__What the task asks__:
Rewrite the listing below with every "right hip" changed to "right hip joint" and everything else left as it is.

__The records__:
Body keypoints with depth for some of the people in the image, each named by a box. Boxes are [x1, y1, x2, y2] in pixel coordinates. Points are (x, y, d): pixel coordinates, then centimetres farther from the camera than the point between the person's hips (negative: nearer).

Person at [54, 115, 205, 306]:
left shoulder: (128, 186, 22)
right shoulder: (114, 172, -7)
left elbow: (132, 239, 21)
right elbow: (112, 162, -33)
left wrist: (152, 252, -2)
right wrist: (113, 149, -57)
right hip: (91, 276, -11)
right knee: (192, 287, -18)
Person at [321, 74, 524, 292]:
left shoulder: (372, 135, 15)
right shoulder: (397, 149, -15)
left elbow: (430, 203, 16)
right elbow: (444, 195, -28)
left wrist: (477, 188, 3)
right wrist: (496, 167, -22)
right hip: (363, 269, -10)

__Output for this task__:
Body keypoints with depth for some of the people in the image, each named by a box. Boxes are [x1, y1, x2, y2] in pixel coordinates. Points are (x, y, d): pixel coordinates, then centimetres farther from the camera than the point between the person's hips (negative: nearer).

Person at [54, 115, 205, 306]:
left shoulder: (128, 186, 22)
right shoulder: (114, 172, -7)
left elbow: (132, 239, 21)
right elbow: (112, 162, -33)
left wrist: (152, 252, -2)
right wrist: (113, 149, -57)
right hip joint: (91, 276, -11)
right knee: (192, 287, -18)
Person at [321, 74, 524, 292]:
left shoulder: (372, 135, 15)
right shoulder: (397, 149, -15)
left elbow: (430, 203, 16)
right elbow: (444, 195, -28)
left wrist: (477, 188, 3)
right wrist: (496, 167, -22)
right hip joint: (363, 269, -10)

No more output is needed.